§ WHAT IS BEING ASKED:
Determine which lines of the records include the word "lawsuit", and copy them.

(Saved entries)
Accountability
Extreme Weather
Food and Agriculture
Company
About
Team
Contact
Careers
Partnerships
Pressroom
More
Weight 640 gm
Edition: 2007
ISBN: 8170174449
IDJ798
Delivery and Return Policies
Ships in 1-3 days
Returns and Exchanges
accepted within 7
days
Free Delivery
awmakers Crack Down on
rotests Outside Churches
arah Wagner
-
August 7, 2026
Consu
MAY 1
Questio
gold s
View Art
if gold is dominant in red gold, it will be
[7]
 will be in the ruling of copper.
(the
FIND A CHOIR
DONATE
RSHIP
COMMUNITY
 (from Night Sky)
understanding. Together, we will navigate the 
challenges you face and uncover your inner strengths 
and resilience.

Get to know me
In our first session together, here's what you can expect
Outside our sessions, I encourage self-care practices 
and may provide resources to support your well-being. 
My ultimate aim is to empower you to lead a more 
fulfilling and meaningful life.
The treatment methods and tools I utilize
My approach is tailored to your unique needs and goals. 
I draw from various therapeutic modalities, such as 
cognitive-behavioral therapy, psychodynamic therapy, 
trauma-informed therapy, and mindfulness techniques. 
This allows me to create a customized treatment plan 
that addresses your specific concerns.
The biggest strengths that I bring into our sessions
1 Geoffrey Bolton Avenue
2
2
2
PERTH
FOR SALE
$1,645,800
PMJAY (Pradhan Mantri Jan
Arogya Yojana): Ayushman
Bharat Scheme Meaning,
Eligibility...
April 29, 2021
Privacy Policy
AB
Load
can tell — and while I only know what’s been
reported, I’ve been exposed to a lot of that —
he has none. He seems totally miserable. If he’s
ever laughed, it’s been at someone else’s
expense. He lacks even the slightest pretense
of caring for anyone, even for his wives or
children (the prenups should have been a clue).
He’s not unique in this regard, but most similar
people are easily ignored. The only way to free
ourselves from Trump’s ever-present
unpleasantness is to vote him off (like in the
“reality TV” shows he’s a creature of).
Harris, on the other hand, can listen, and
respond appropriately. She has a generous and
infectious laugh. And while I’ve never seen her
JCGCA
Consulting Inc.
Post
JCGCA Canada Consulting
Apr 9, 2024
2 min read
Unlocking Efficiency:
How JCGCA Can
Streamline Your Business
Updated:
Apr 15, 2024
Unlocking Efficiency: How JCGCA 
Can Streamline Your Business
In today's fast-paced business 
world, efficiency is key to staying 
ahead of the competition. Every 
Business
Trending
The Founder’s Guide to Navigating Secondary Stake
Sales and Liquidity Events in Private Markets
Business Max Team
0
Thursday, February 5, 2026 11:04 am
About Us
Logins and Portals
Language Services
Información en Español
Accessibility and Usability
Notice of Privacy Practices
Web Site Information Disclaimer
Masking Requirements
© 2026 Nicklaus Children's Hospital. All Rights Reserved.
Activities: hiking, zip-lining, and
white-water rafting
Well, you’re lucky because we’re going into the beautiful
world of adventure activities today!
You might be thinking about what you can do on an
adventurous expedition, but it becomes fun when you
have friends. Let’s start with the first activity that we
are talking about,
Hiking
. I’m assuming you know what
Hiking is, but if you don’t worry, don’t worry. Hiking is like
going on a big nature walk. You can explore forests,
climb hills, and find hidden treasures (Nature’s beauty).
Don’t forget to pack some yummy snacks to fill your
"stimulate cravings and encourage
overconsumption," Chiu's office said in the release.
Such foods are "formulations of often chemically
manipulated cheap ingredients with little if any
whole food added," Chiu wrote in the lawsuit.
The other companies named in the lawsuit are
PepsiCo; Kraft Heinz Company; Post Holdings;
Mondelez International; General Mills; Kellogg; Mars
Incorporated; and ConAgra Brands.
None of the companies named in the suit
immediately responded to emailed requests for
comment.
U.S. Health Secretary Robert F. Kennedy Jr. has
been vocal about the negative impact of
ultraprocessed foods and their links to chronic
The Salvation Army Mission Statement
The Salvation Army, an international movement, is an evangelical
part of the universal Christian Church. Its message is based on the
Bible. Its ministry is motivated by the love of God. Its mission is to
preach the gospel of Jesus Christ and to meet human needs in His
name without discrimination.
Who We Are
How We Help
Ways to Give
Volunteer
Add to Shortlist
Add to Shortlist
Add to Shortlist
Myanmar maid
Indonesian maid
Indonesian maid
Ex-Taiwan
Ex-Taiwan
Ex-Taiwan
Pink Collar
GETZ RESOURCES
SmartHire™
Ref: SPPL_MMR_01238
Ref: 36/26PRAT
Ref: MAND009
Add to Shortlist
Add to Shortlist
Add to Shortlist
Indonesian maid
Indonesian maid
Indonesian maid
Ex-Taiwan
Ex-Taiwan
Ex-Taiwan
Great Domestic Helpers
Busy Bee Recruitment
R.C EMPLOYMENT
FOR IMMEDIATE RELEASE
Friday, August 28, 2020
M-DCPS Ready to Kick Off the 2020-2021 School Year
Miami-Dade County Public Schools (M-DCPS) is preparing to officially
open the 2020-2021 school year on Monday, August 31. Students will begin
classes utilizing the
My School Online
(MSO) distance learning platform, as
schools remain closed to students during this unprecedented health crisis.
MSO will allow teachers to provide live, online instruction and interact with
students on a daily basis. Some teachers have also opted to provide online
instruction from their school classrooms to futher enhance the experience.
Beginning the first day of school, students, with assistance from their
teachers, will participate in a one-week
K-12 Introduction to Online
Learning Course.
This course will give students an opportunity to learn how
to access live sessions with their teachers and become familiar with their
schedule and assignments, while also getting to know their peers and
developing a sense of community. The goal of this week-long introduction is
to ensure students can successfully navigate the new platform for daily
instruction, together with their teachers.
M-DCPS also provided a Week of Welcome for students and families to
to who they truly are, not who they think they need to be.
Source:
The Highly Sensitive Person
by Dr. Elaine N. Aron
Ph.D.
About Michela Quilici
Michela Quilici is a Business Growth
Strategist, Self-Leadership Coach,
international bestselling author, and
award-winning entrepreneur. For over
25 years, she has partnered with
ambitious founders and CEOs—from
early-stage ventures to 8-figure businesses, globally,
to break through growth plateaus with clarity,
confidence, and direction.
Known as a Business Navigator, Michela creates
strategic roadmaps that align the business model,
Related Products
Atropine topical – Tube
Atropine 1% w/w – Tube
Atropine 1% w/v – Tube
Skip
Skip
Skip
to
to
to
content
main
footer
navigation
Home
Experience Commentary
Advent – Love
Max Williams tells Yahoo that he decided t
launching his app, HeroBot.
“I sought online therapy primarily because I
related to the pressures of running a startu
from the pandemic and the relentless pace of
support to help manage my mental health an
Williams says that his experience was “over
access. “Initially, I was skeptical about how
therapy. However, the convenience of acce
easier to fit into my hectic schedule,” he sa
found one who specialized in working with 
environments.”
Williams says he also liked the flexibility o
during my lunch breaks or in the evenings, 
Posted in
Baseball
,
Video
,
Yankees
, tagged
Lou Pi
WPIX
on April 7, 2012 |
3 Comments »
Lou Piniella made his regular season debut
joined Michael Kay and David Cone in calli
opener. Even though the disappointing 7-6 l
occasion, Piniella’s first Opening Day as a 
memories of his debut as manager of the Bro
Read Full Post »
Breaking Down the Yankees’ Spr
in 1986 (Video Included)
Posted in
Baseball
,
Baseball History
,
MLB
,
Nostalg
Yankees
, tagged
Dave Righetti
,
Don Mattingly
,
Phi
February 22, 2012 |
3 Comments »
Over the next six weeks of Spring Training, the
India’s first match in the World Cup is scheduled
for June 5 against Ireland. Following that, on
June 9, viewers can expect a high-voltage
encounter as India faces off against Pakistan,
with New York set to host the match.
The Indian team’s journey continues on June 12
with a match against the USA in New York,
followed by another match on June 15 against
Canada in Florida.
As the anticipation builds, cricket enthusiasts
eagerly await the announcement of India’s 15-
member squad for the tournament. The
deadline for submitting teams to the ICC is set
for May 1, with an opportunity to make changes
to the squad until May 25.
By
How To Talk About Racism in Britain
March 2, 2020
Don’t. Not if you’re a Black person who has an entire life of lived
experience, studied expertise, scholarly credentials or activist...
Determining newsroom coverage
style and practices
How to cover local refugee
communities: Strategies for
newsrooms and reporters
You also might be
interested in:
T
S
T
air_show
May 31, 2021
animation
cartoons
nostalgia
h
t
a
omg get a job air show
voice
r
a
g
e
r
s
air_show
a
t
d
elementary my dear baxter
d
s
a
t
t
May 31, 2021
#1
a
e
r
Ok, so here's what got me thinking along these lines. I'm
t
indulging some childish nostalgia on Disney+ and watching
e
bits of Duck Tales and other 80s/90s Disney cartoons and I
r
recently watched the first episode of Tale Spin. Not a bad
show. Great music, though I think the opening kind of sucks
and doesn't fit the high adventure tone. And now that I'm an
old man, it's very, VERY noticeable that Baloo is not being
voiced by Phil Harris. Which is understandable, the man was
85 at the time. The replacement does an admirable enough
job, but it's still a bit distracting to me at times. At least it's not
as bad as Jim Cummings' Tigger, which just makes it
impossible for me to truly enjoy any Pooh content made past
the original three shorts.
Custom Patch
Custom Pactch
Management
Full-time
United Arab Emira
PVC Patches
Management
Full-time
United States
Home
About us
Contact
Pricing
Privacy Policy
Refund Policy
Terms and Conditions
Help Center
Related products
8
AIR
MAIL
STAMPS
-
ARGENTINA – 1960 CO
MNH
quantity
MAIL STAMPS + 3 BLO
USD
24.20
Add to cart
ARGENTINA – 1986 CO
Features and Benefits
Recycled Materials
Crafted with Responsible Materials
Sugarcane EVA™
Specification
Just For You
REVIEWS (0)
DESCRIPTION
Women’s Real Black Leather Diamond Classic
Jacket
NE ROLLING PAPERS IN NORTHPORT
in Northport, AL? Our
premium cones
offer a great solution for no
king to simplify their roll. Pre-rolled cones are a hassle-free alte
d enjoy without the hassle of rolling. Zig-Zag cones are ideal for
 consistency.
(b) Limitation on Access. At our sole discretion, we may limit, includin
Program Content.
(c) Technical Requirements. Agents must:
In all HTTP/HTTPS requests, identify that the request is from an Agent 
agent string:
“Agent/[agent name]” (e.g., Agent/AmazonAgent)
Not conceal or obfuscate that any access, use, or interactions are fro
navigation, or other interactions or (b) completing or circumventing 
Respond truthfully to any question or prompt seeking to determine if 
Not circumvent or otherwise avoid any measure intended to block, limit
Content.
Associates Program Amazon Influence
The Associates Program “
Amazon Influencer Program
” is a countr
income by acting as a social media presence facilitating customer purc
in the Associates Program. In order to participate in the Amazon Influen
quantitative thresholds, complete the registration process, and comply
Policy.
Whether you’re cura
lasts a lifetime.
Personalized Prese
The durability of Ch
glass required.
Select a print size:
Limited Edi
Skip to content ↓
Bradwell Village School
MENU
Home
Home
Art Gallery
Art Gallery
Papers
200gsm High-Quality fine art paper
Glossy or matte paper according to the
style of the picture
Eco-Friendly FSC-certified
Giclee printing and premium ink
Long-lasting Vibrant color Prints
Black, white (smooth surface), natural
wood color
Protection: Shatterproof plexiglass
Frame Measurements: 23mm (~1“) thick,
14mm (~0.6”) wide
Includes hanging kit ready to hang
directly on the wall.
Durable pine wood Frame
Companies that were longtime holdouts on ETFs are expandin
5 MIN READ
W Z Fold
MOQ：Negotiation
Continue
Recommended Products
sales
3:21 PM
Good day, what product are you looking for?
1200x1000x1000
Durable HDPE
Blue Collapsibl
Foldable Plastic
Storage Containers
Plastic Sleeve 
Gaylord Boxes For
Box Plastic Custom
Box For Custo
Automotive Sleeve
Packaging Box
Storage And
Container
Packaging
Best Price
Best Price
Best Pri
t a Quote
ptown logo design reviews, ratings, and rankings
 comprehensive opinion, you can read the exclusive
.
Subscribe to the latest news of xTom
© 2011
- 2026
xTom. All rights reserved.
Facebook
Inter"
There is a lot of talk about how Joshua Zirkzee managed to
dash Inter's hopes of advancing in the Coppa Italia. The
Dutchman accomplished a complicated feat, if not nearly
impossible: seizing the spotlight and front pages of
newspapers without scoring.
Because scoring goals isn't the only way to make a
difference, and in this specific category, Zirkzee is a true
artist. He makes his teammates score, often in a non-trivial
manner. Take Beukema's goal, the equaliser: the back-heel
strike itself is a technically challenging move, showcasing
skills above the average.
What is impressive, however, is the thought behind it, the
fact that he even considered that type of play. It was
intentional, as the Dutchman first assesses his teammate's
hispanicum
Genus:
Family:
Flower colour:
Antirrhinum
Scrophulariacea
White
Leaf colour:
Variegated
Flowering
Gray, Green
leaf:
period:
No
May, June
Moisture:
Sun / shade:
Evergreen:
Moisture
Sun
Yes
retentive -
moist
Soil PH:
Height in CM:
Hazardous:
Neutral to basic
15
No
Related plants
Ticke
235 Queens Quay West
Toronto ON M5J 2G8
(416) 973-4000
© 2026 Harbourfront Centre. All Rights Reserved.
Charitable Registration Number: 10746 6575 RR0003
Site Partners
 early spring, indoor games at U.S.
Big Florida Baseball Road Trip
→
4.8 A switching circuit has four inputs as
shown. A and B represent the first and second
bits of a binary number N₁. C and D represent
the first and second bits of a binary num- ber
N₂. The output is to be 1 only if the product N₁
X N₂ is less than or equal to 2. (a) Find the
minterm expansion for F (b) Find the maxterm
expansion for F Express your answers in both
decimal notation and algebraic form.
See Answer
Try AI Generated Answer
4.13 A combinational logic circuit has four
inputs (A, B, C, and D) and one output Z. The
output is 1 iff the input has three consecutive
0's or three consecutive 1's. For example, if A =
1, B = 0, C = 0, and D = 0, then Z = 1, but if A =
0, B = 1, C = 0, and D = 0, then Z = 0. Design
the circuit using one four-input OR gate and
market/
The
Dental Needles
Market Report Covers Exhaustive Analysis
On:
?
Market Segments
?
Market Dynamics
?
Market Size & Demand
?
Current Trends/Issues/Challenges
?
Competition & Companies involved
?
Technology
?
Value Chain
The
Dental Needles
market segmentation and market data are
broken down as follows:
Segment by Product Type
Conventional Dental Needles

§ ANSWER SPACE:
whole food added," Chiu wrote in the lawsuit.
The other companies named in the lawsuit are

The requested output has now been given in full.